If the audience atmosphere following the initial screening is any indication, viewers will be in for a rare treat. That night the mood was one of palpable joy and bittersweet reminiscence; Sumerel fielded questions from a thoughtful audience that included Dick Cavett, Eric Bogosian and Sandra Nordgen, manager of the 13th Street Theater, where Gottlieb performed every weekend for more than 40 years -- well into his 80s. A major influence on entertainers such as George Carlin, Woody Allen, Joe Dante and Penn Jillette, he’s been compared to Dali, Picasso, Stravinsky, Miles Davis and, by his own assessment, Winnie the Pooh.
Born in Germany in 1907, Gottlieb grew up as an aristocrat but was sent to the Dachau concentration camp during World War II. After being released, he escaped to the United States with the help of family friend Albert Einstein, eventually working as a janitor at Stanford University. He eventually moved New York, and in the 1950s he began a one-man show that drew on his wartime experiences and a love of Edgar Allen Poe.

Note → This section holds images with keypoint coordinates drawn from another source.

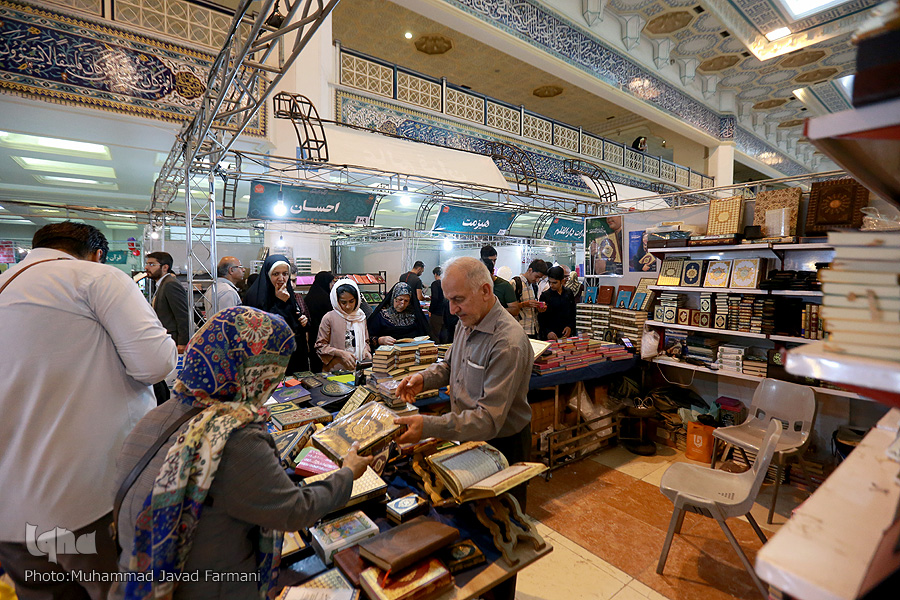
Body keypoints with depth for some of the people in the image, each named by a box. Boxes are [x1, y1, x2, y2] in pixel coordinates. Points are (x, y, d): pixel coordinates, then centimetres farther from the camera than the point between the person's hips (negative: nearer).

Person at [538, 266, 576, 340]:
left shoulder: (569, 293, 5)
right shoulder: (545, 296, -4)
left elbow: (573, 313, 14)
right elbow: (541, 320, -6)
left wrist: (570, 327, -2)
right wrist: (547, 332, -21)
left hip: (566, 334, 3)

His monologues varied wildly between the absurd and the morbid, the quotidian and the profound, the innocuous and the taboo. He ranted about his obsession with a young woman’s teeth, the (non?)existence of God and bouquets of broccoli, always with a distinctly Jewish flavor of irony and self-deprecation: “The only thing that keeps me alive is the hope of dying young.” He went on to television appearances with Cavett, Merv Griffin and David Letterman, among others. He retired from performing in the late 1990s and succumbed to pneumonia in early 2001.

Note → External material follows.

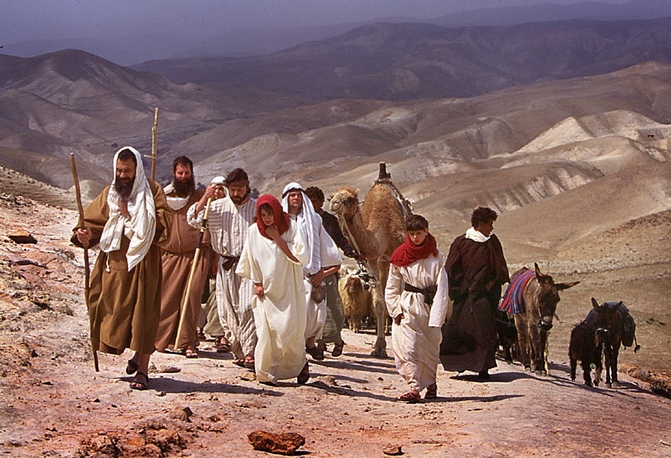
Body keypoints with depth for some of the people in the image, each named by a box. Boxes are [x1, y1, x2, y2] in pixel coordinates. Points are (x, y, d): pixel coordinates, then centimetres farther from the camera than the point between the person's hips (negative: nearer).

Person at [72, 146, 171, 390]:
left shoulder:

Sumerel captures the versatility of Gottlieb’s eccentricities through a judicious selection of archival footage and interviews, plus some oddly poetic puppetry sequences in which a marionette Gottlieb gestures over audio clips of the comic’s voice. The director especially succeeds in capturing the delicate balance between the hilarity of Gottlieb’s stage persona and the unabashed seriousness of the life behind it -- particularly his twisted view of existence and his willingness to engage audiences in challenging, sometimes unpleasant metaphysical ruminations. Despite his fatalistic, bleak view of humanity, Gottlieb was nonetheless generous and warm with friends and family. “He was totally different in person,” his son Thomas said during the Q&A on opening night. “If you knew him and went to see his act, you’d never know it was the same guy.”